**Text extract**.
▬▬▬▬▬▬

Quick budgeting update: I shared in my Shine article on budgeting that I always round up to the nearest dollar what I spend. This really really helps when you've hit financial lows because then when you balance it against what the bank/credit union says you have (keeping in mind, of course, any outstanding payments that haven't been deducted yet), you just might find you have more than you think! I needed to use this, and found almost $200! Woo hoo!!
I realize this still doesn't make me an expert, but there is some so-called expert advice I've read (often more than once) that I could do with never reading again:
Skip the morning latte. I already do, thanks. Yes, I love Starbucks, but I'm rarely actually there. I make my coffee at home. And if I do go to Starbucks, I buy a grande drip which, with my reusable cup that I have with me at all times, costs me less than $2. Leave me and my coffee alone. It is not a budget-breaker.
Do your own mani/pedi. The last time I had a mani/pedi was 5 years ago and it was a birthday gift from a friend.

▬▬▬▬▬▬

**Supplied data**.
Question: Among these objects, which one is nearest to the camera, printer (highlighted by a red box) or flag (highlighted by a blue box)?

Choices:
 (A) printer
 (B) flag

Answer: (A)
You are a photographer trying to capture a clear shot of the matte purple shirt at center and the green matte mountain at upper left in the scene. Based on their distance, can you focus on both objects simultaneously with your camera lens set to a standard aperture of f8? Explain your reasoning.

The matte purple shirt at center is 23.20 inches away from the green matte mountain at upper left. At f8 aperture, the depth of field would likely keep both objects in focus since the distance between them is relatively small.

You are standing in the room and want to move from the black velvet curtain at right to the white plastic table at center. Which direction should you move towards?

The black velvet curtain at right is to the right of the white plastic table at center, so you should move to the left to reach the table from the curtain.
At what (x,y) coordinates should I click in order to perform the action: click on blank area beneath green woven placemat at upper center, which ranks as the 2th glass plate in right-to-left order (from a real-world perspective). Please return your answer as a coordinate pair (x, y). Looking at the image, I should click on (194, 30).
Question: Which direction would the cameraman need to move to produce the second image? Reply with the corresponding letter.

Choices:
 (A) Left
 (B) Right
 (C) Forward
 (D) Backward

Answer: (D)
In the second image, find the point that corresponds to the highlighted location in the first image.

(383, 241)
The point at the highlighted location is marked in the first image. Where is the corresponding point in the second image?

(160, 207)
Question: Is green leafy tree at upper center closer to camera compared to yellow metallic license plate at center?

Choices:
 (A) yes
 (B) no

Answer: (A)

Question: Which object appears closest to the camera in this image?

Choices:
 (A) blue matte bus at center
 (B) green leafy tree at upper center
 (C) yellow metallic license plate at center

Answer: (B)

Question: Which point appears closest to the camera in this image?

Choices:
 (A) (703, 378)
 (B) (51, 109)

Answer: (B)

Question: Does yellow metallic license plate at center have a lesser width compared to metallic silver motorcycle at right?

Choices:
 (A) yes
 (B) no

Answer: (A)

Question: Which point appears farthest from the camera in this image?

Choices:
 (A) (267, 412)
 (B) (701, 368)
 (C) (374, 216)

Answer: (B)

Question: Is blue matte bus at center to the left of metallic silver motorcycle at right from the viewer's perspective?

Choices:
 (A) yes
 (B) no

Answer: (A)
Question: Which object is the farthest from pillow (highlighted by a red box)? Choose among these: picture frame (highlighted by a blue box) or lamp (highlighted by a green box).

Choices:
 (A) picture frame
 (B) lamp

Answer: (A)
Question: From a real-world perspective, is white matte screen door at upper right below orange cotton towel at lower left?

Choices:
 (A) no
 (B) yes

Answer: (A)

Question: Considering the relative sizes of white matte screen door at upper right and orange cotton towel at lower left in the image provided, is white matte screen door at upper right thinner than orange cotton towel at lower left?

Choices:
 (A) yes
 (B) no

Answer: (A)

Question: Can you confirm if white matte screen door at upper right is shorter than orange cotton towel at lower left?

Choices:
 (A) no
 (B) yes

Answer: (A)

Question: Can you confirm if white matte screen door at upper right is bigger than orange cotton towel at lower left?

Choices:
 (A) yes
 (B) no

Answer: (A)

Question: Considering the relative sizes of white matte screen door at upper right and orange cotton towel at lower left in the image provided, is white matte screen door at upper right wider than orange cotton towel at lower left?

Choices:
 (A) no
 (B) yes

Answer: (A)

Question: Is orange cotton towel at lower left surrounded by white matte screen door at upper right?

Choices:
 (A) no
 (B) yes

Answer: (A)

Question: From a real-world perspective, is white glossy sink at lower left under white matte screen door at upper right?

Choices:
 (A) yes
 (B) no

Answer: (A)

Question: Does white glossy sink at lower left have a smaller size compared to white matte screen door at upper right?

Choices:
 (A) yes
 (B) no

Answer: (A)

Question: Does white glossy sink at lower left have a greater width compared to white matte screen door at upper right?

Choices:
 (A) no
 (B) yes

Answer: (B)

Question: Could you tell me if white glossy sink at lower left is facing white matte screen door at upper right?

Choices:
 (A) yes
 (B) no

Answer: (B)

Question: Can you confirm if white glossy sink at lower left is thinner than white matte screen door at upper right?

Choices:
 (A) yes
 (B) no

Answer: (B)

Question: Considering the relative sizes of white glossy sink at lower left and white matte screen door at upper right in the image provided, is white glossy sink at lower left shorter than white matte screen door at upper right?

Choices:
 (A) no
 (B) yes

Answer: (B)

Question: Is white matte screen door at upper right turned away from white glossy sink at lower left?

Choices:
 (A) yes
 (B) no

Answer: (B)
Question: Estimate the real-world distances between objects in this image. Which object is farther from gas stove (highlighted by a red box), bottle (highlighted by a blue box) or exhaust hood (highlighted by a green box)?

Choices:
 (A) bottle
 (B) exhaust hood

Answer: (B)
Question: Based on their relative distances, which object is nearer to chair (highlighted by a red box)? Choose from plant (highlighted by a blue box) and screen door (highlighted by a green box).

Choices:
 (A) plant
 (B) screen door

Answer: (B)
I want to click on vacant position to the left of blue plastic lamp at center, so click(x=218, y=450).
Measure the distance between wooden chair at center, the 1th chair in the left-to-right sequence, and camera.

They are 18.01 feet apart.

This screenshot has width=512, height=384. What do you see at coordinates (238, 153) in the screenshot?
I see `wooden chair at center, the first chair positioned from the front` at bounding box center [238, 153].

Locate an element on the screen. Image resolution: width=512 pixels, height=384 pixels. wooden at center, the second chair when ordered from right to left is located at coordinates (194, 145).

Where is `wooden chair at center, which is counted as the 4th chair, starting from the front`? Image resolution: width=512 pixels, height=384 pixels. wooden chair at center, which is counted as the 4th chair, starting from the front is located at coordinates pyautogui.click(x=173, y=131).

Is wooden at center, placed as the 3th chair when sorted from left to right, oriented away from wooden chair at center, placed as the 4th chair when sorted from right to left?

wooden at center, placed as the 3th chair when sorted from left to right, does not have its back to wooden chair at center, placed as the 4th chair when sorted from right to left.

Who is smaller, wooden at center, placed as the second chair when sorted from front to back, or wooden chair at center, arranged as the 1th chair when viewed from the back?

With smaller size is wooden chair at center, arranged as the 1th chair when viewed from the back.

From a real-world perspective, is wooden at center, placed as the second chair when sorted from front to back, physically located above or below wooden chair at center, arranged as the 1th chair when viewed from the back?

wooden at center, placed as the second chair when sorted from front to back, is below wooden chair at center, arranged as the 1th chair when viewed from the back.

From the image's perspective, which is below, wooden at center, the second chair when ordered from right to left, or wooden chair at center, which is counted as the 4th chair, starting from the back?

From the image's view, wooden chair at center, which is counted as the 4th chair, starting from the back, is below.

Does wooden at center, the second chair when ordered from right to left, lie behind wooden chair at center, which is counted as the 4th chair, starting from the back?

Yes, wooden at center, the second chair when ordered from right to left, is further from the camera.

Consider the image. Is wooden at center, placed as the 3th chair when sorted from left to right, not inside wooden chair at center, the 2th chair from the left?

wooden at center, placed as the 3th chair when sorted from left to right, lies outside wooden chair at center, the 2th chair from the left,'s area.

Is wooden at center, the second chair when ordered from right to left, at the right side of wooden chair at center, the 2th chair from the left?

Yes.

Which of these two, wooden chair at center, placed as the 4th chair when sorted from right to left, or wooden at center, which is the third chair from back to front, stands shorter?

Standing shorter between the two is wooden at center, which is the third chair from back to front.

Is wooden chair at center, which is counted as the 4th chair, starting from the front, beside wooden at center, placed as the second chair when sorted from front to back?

▬▬▬▬▬▬

**Short problem**. Please extend the budgeting post, picking up from its last line. The items play no part in this.

**Response**.
Bring your lunch from home. Okay, first of all, stop assuming that those of us looking for financial advice are stupid. Do you think this is a new concept that no one has ever thought of before?!? Most people that are willing to do this already are. And those of us that aren't? There are a variety of reasons. For some of us (like single, working moms), this is an excellent way to hang out with friends that doesn't involve hiring a babysitter. For others, it's an opportunity to network. For the record, I do go home for lunch a couple of times a week, sometimes I go for very inexpensive lunches, and yes, sometimes they're not so cheap. But this one is not so much a budget-breaker for me as an area for cutting back if/when the budget has gone topsy-turvy. But mostly, what bothers me about this particular piece of advice is the complete lack of originality.
"Never" or "always" anything. From "never pay full price for anything" to "always pay your credit card balance in full," the idea of always or never is usually not very realistic, and sets us up to think of ourselves as failures if/when the time comes that we break a so-called cardinal rule. To make it worse, we usually break these rules when something bad has happened; health issues, a lay-off or pay cut, divorce, car problems, etc. Financial advice should contain some room for the unexpected...and usually un-welcome stuff of life.
Cut back on _____. Whether it's cable, eating out or whatever the author found particularly useful for them does not make it necessarily so for the reader. Again, it's the assumption that we're stupid; that we haven't actually looked at where our money is going. We also each have our own priorities. We either already canceled HBO or we feel the cost is worth it. What I found to be much more useful was looking at my actual spending every week, every month, and finding which items I resented. Then, it became easier to cut back in areas that I personally felt were wasteful.
And thus begins a more positive look on what financial advice was actually helpful. More to come...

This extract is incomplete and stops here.